Friday, July 3, 2009

Day 25 – Strengths Based Schools

Keeping to one topic is sometimes very hard. I feel like I could ramble on about a number of things but that would thwart the purpose of the discipline of writing that I am intent to develop. Yesterday I started to read Strengths Based Leadership. The authors report that an awareness of our own strengths will increase our self-confidence. Higher confidence at a young age (14-22 years old) increases career satisfaction, produces a higher salary, and decreases the likelihood of health problems. People with high self-confidence have a “cumulative advantage” that grows over a lifetime. Conversely, if you focus on people’s weakness they lose confidence.

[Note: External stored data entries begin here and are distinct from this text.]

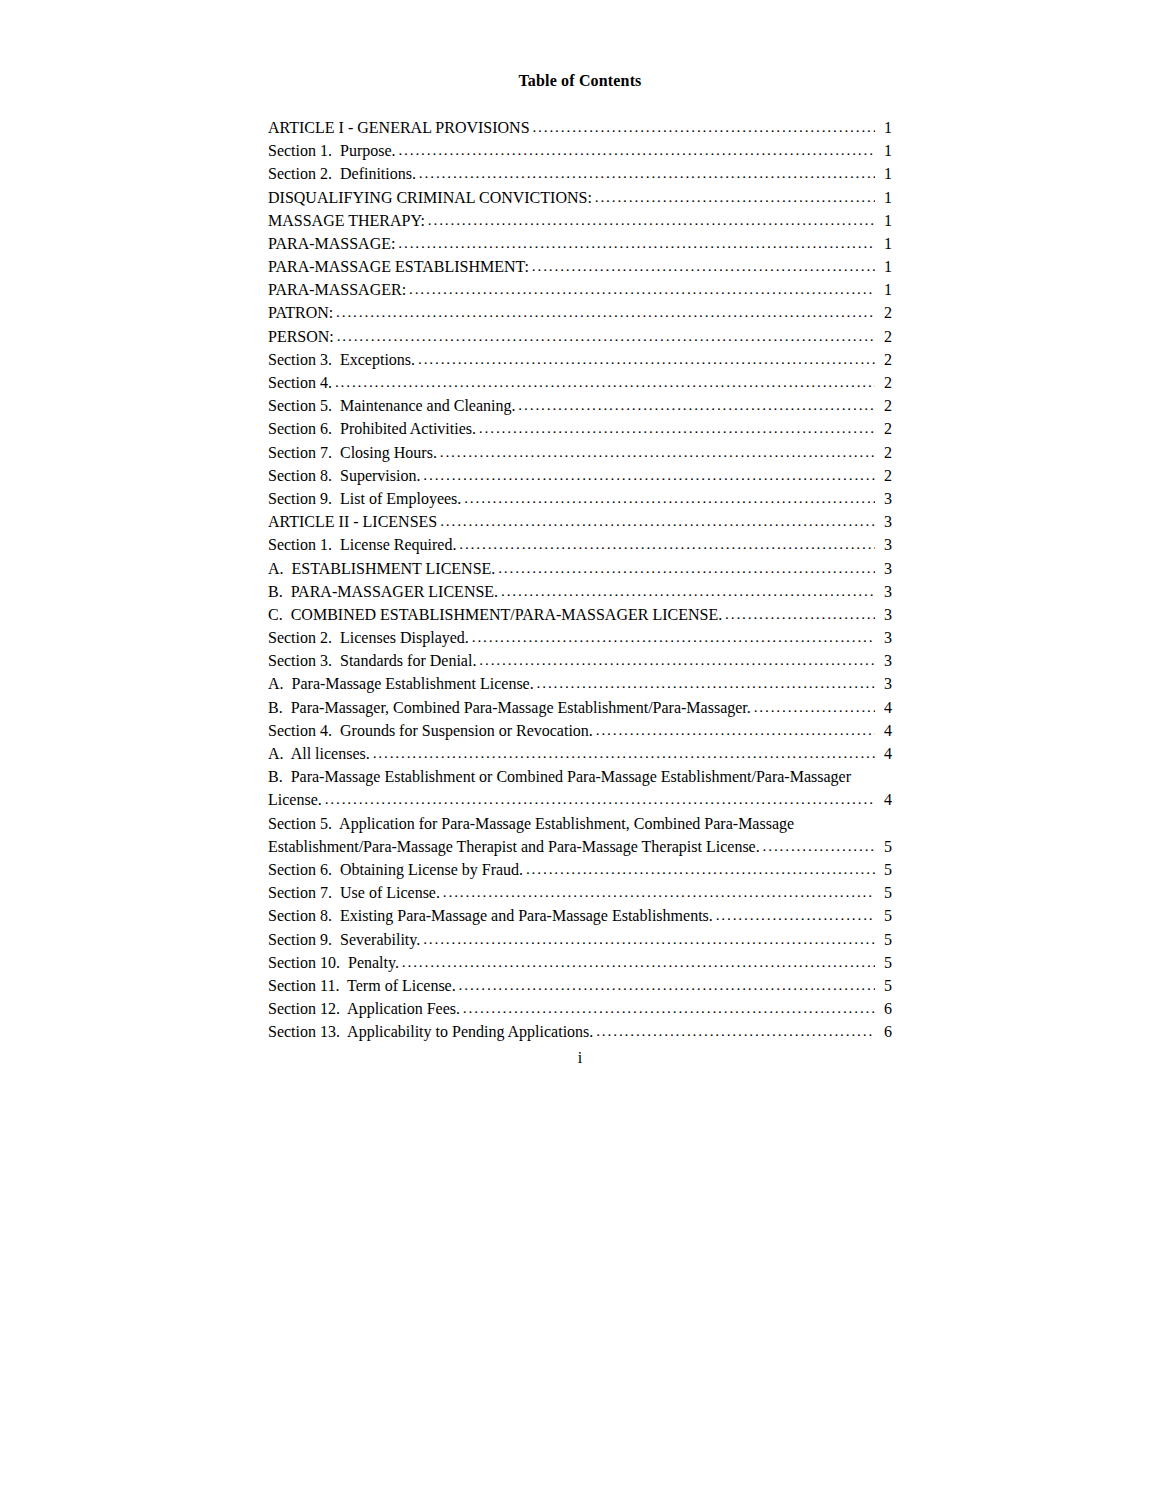Table of Contents
ARTICLE I - GENERAL PROVISIONS .................................................................................................. 1
Section 1. Purpose. ............................................................................................................. 1
Section 2. Definitions. ........................................................................................................ 1
DISQUALIFYING CRIMINAL CONVICTIONS: ............................................................. 1
MASSAGE THERAPY: ................................................................................................. 1
PARA-MASSAGE: ....................................................................................................... 1
PARA-MASSAGE ESTABLISHMENT: ......................................................................... 1
PARA-MASSAGER: ..................................................................................................... 1
PATRON: .................................................................................................................. 2
PERSON: .................................................................................................................. 2
Section 3. Exceptions. ........................................................................................................ 2
Section 4. ................................................................................................................. 2
Section 5. Maintenance and Cleaning. ..................................................................................... 2
Section 6. Prohibited Activities. .............................................................................................. 2
Section 7. Closing Hours. ..................................................................................................... 2
Section 8. Supervision. ......................................................................................................... 2
Section 9. List of Employees. ................................................................................................. 3
ARTICLE II - LICENSES ......................................................................................................... 3
Section 1. License Required. ................................................................................................. 3
A. ESTABLISHMENT LICENSE. ....................................................................................... 3
B. PARA-MASSAGER LICENSE. ....................................................................................... 3
C. COMBINED ESTABLISHMENT/PARA-MASSAGER LICENSE. ............................... 3
Section 2. Licenses Displayed. ............................................................................................... 3
Section 3. Standards for Denial. ............................................................................................. 3
A. Para-Massage Establishment License. ............................................................................. 3
B. Para-Massager, Combined Para-Massage Establishment/Para-Massager. .......................... 4
Section 4. Grounds for Suspension or Revocation. .................................................................... 4
A. All licenses. ......................................................................................................... 4
B. Para-Massage Establishment or Combined Para-Massage Establishment/Para-Massager License. ..................................................................................................................... 4
Section 5. Application for Para-Massage Establishment, Combined Para-Massage Establishment/Para-Massage Therapist and Para-Massage Therapist License. ........................... 5
Section 6. Obtaining License by Fraud. .................................................................................. 5
Section 7. Use of License. .................................................................................................... 5
Section 8. Existing Para-Massage and Para-Massage Establishments. ..................................... 5
Section 9. Severability. ......................................................................................................... 5
Section 10. Penalty. .............................................................................................................. 5
Section 11. Term of License. .................................................................................................. 5
Section 12. Application Fees. ................................................................................................. 6
Section 13. Applicability to Pending Applications. ................................................................. 6
i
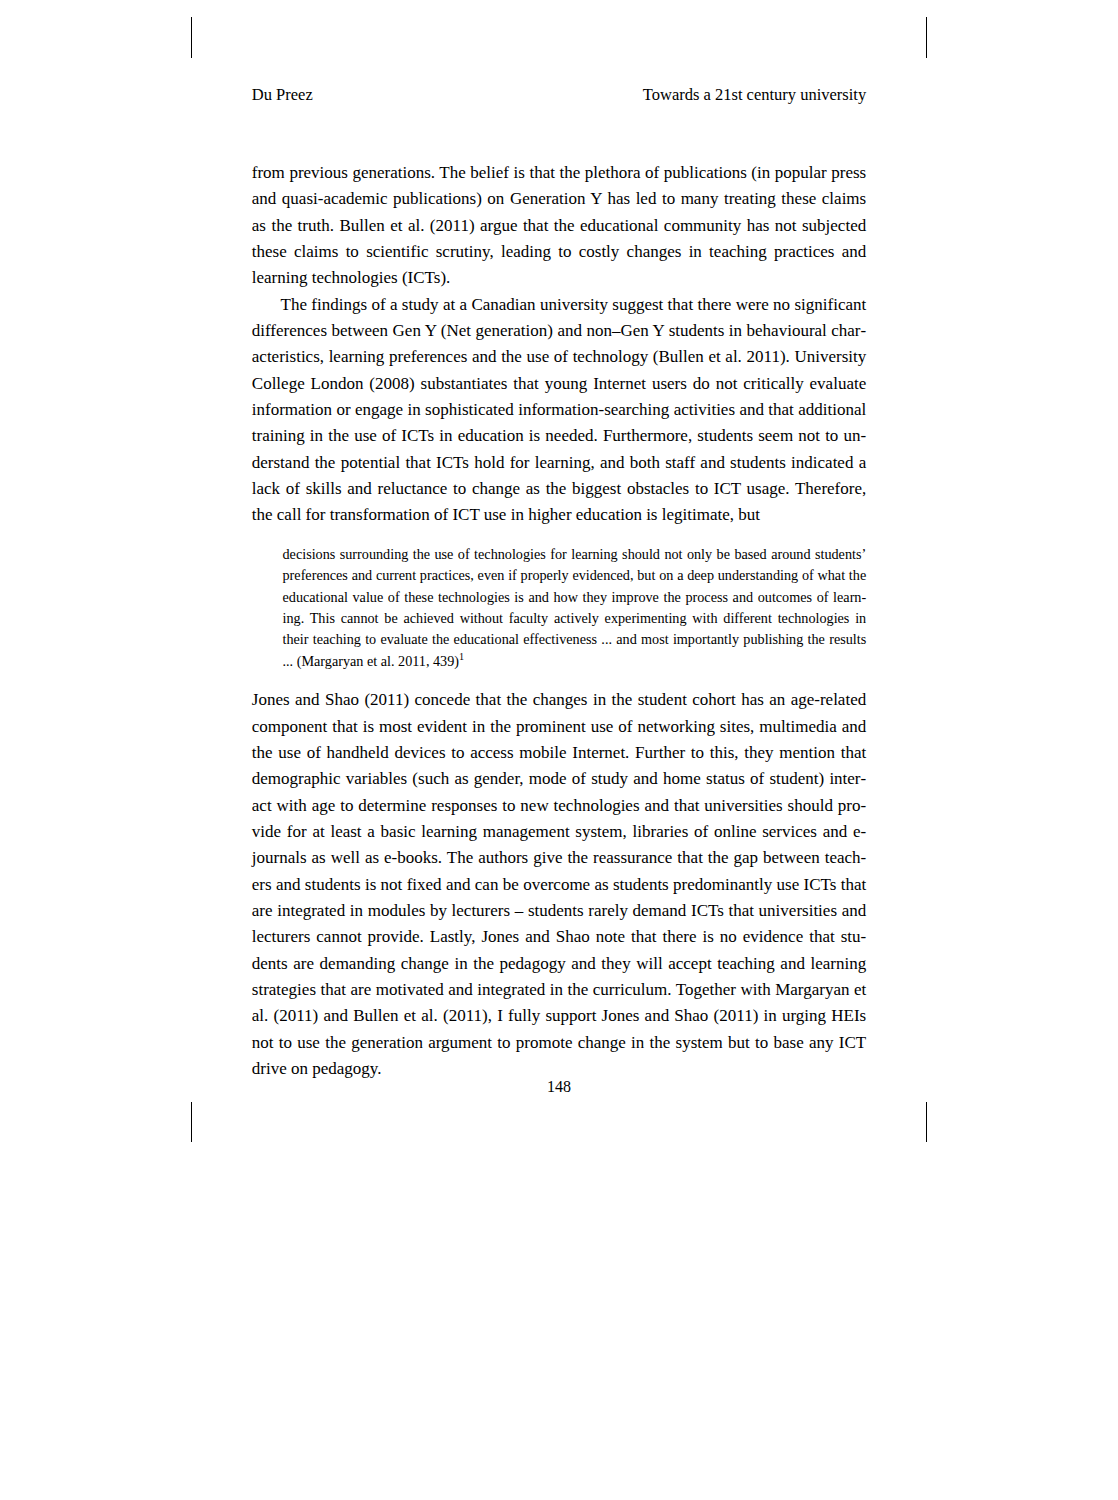Du Preez
Towards a 21st century university
from previous generations. The belief is that the plethora of publications (in popular press and quasi-academic publications) on Generation Y has led to many treating these claims as the truth. Bullen et al. (2011) argue that the educational community has not subjected these claims to scientific scrutiny, leading to costly changes in teaching practices and learning technologies (ICTs).
The findings of a study at a Canadian university suggest that there were no significant differences between Gen Y (Net generation) and non–Gen Y students in behavioural characteristics, learning preferences and the use of technology (Bullen et al. 2011). University College London (2008) substantiates that young Internet users do not critically evaluate information or engage in sophisticated information-searching activities and that additional training in the use of ICTs in education is needed. Furthermore, students seem not to understand the potential that ICTs hold for learning, and both staff and students indicated a lack of skills and reluctance to change as the biggest obstacles to ICT usage. Therefore, the call for transformation of ICT use in higher education is legitimate, but
decisions surrounding the use of technologies for learning should not only be based around students’ preferences and current practices, even if properly evidenced, but on a deep understanding of what the educational value of these technologies is and how they improve the process and outcomes of learning. This cannot be achieved without faculty actively experimenting with different technologies in their teaching to evaluate the educational effectiveness ... and most importantly publishing the results ... (Margaryan et al. 2011, 439)1
Jones and Shao (2011) concede that the changes in the student cohort has an age-related component that is most evident in the prominent use of networking sites, multimedia and the use of handheld devices to access mobile Internet. Further to this, they mention that demographic variables (such as gender, mode of study and home status of student) interact with age to determine responses to new technologies and that universities should provide for at least a basic learning management system, libraries of online services and e-journals as well as e-books. The authors give the reassurance that the gap between teachers and students is not fixed and can be overcome as students predominantly use ICTs that are integrated in modules by lecturers – students rarely demand ICTs that universities and lecturers cannot provide. Lastly, Jones and Shao note that there is no evidence that students are demanding change in the pedagogy and they will accept teaching and learning strategies that are motivated and integrated in the curriculum. Together with Margaryan et al. (2011) and Bullen et al. (2011), I fully support Jones and Shao (2011) in urging HEIs not to use the generation argument to promote change in the system but to base any ICT drive on pedagogy.
148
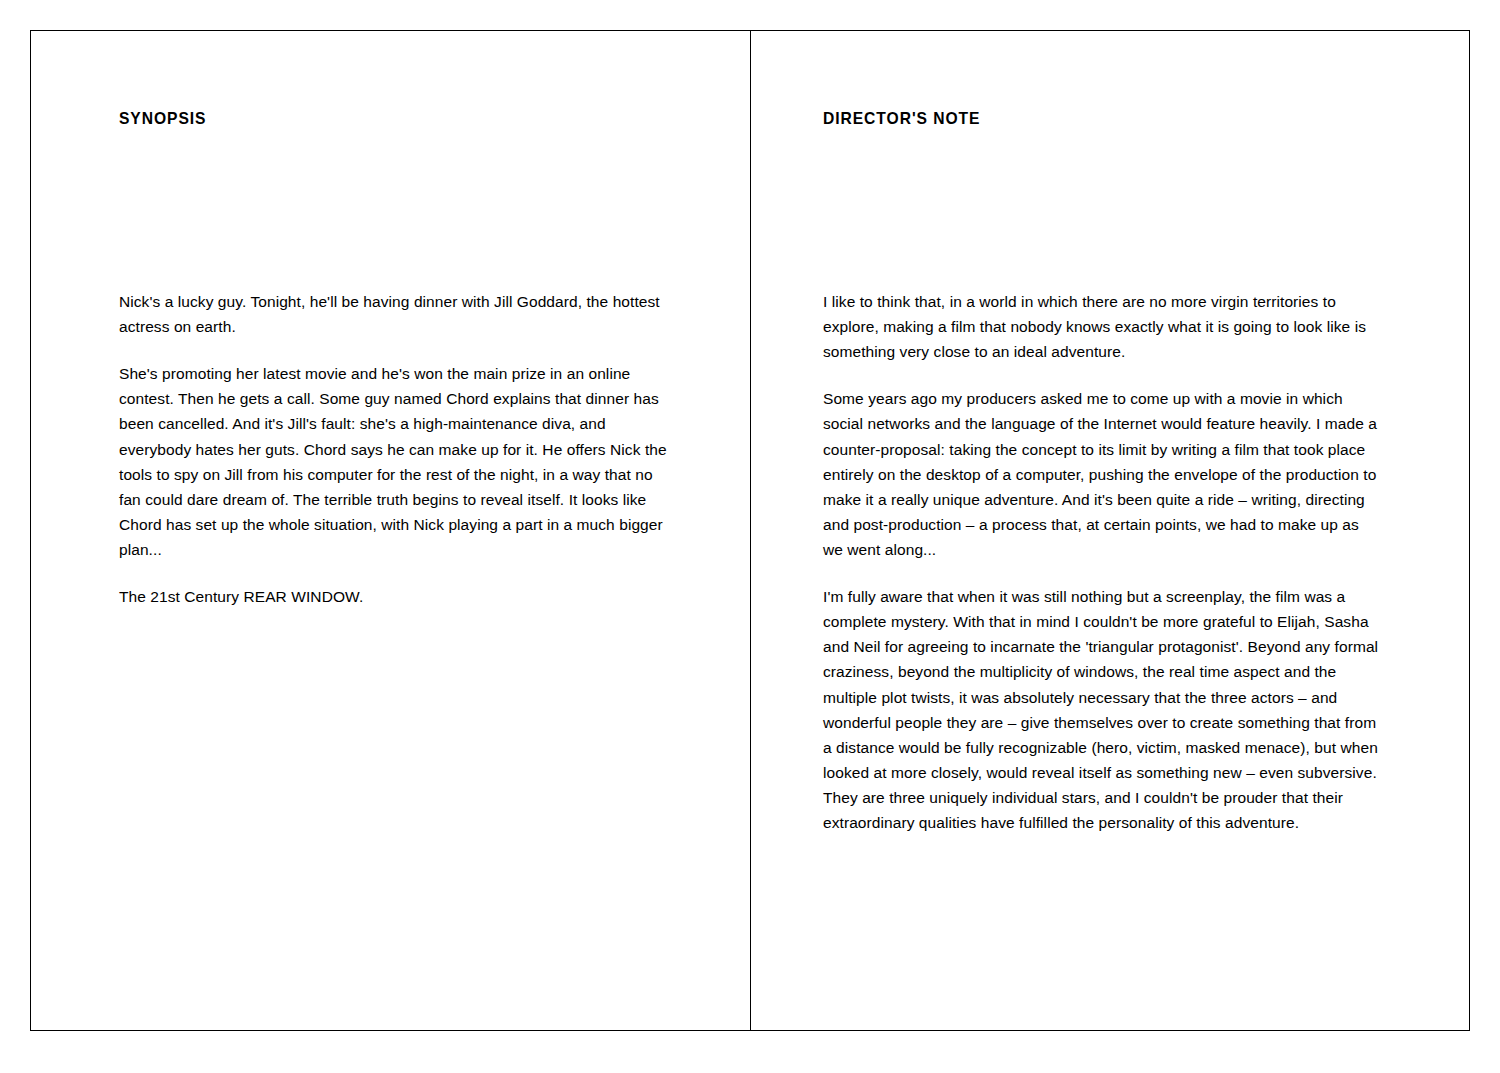Synopsis
Nick's a lucky guy. Tonight, he'll be having dinner with Jill Goddard, the hottest actress on earth.
She's promoting her latest movie and he's won the main prize in an online contest. Then he gets a call. Some guy named Chord explains that dinner has been cancelled. And it's Jill's fault: she's a high-maintenance diva, and everybody hates her guts. Chord says he can make up for it. He offers Nick the tools to spy on Jill from his computer for the rest of the night, in a way that no fan could dare dream of. The terrible truth begins to reveal itself. It looks like Chord has set up the whole situation, with Nick playing a part in a much bigger plan...
The 21st Century REAR WINDOW.
Director's Note
I like to think that, in a world in which there are no more virgin territories to explore, making a film that nobody knows exactly what it is going to look like is something very close to an ideal adventure.
Some years ago my producers asked me to come up with a movie in which social networks and the language of the Internet would feature heavily. I made a counter-proposal: taking the concept to its limit by writing a film that took place entirely on the desktop of a computer, pushing the envelope of the production to make it a really unique adventure. And it's been quite a ride – writing, directing and post-production – a process that, at certain points, we had to make up as we went along...
I'm fully aware that when it was still nothing but a screenplay, the film was a complete mystery. With that in mind I couldn't be more grateful to Elijah, Sasha and Neil for agreeing to incarnate the 'triangular protagonist'. Beyond any formal craziness, beyond the multiplicity of windows, the real time aspect and the multiple plot twists, it was absolutely necessary that the three actors – and wonderful people they are – give themselves over to create something that from a distance would be fully recognizable (hero, victim, masked menace), but when looked at more closely, would reveal itself as something new – even subversive. They are three uniquely individual stars, and I couldn't be prouder that their extraordinary qualities have fulfilled the personality of this adventure.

It seems to me that this has strong implications for schooling. Much in school does not boost student confidence. Teachers mark student’s mistakes on papers and grade accordingly. There is not a focus on what is done correctly but what is done poorly. If a student’s strength is not math, reading or writing then over seventy-five percent of his or her day is spent doing work that he or she is not good at doing. What if we re-focused schools and curriculum around student’s strengths? What if at least half of the school day students could work from those strengths and gain more confidence? Would that change the dropout rate? I think it might. I know more students would be engaged in learning if they could operate out of strengths.

Taking a cue from the research on leadership, if part of school was to help students find out what they were good at and then develop curriculum, goals, and learning targets from their strengths, the results might be more than we ever hoped. I think it’s worth a try.